Housing has turned into this corrupt insanity only serving the healthy and wealthy.

It's difficult to be optimistic about housing when you hear and read everything that's going on in both the rental and ownership of housing. Housing prices and rents have gone into the stratosphere, gobbling up an ever-growing percentage of net income. The sheer amount of information available on Twitter alone, as an example, is both shocking and discouraging. Building code, zoning and land use policies; complex financing/mortgage schemes; money laundering into real estate; political donations by landlords & developers; inequitable taxation in favour of the wealthy...it’s a corrupt mess on a global scale. The United Nations Special Rapporteur on Adequate Housing, Ms Leilani Farha, is a global expert on housing who has been ringing the alarm on this chaos in her reports to the Human Rights Council and in an excellent documentary currently circulating in film festivals (http://pushthefilm.com/). People of all walks of life are struggling to find or keep adequate housing and it's getting worse by the month as prices continue to soar unabated.
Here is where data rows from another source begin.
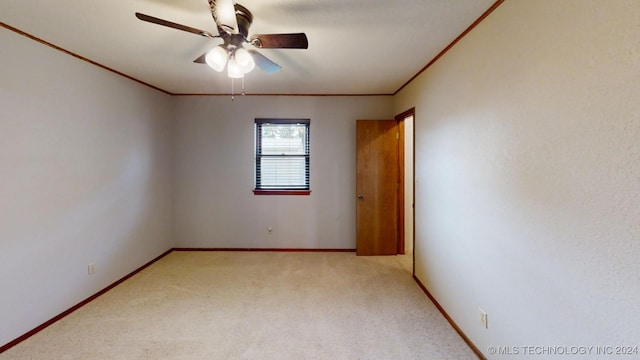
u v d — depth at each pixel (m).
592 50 1.13
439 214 2.64
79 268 2.67
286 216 4.31
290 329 2.31
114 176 3.13
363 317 2.49
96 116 2.88
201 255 4.14
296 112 4.22
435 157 2.73
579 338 1.21
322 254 4.20
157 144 3.93
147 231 3.72
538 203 1.42
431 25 2.02
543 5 1.37
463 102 2.17
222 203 4.31
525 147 1.50
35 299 2.25
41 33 2.17
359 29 2.09
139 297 2.86
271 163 4.33
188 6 1.80
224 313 2.55
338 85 3.69
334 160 4.27
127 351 2.03
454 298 2.34
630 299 1.01
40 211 2.29
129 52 2.56
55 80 2.42
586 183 1.16
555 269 1.32
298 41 1.83
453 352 2.03
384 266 3.72
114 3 1.76
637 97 0.98
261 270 3.57
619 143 1.03
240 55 1.77
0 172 2.02
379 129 4.10
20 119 2.14
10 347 2.06
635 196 0.99
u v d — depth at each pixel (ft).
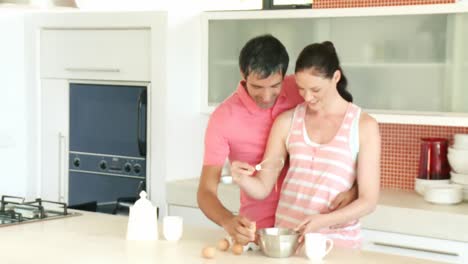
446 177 14.84
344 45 15.15
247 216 10.64
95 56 16.75
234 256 9.31
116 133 16.65
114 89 16.60
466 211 13.17
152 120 16.06
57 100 17.40
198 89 16.79
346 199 9.74
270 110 10.36
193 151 16.74
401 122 14.49
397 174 15.75
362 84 15.02
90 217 11.85
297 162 10.02
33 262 9.04
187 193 15.71
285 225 10.07
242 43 16.25
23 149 17.84
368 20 14.82
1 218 11.61
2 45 17.10
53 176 17.60
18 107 17.62
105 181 16.92
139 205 10.29
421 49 14.32
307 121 10.07
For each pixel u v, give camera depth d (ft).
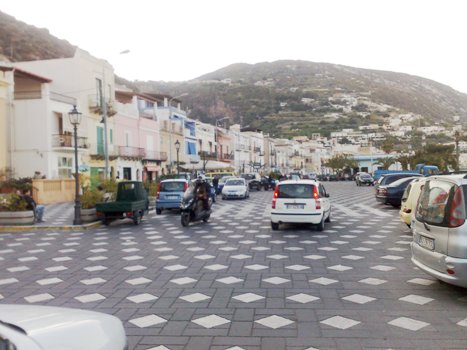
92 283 25.91
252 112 548.72
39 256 35.37
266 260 31.55
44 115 104.53
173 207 66.95
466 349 15.25
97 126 128.06
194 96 571.69
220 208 77.51
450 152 206.28
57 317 9.45
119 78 305.12
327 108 571.28
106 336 9.27
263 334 17.02
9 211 54.03
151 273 28.17
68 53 355.56
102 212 53.47
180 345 16.15
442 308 19.71
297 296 22.18
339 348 15.55
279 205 45.73
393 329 17.25
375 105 597.93
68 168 113.09
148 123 159.22
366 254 33.30
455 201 20.15
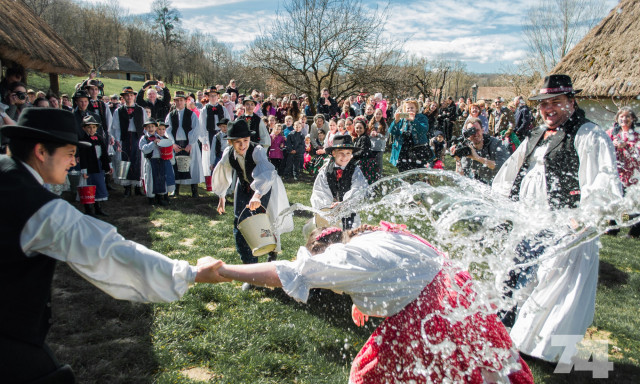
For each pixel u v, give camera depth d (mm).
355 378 2420
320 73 24594
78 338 3820
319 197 4840
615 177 3236
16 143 2029
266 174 4770
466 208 3041
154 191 8398
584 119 3539
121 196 9273
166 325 4020
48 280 2031
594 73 10297
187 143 9352
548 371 3504
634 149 6605
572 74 10812
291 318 4258
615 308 4703
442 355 2160
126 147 9148
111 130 9250
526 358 3672
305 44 22547
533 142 3730
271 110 15250
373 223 5172
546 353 3439
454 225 3088
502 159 6113
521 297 3537
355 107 17016
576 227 3254
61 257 1987
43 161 2066
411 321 2197
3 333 1877
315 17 22266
It wasn't long ago that the dream of many people was to land a full-time job, have a family and own a home. All of this has changed: full-time permanent positions (benefits and pensions too) disappear regularly at the sake of profits, marriages are failing at alarming levels or not happening at all, those who have children can barely afford to provide for their needs (often basic needs) in far too many cases. And owning a home is becoming a fiction, as is finding rents that aren't going to rob you of what little you have left after the various taxes and user fees (that we've all seen creep upwards and well above salary increases).

But back to housing. I said the following in an email this morning "Housing has turned into this corrupt insanity only serving the healthy and wealthy." Look through some of my Twitter activity and you'll get that message loud and clear. There's already lots of media attention about the global affordability crisis and the efforts of various governments to combat it, unsuccessfully, because we're dealing with TRILLIONS OF DOLLARS in the largest business in the world, housing. Pension funds, real estate investment trusts, big banks and organized crime, the wealth by these key players in housing is insurmountable. As is the political will by some elected officials who justify political donations from some of those sources of wealth.

Look around at prices and what's being built these days: aesthetically pleasing homes that far too often have building code violations or other unacceptable issues, at a time when prices are far out of reach to working-class and middle-class households. Even dual-income households find themselves unable to qualify for a mortgage or struggling to pay rent after all other deductions are accounted for.

My concern has always been with architectural barriers that are perpetuated in building code at a time when the world is aging/ageing and persons with activity limitations (and various disabilities) are on the rise. Again, we're putting out new inventory that applies to a shrinking percentage of buyers. If you aren't wealthy and healthy, then you're on your own with what's left out there. Or homelessness that's reached alarming levels everywhere.

The solution? The exact opposite of what's been happening in the last thirty or forty years. Some countries are far better off with their inventory of affordable and accessible housing, perhaps it's time to learn from their strategies. The elephant in the room are the lawyers, bankers and accountants (our white collar criminals) who have played a key role in creating the climate that we're currently facing and the utter lack of ethics and common decency involved, all based on corporate or selfish greed. Of course I'm a bleeding heart socialist, I've made my living assisting adults with disabilities for more than two decades and have seen first hand their struggles with affordability and accessibility but they're far from the only ones. Documentaries like Push are exposing this nightmare to the masses and fuelling a revolution in housing that's already begun.

We're heading into interesting times, I'm very curious to see what the next 24 months bring to the surface in this corrupt insanity that we call housing.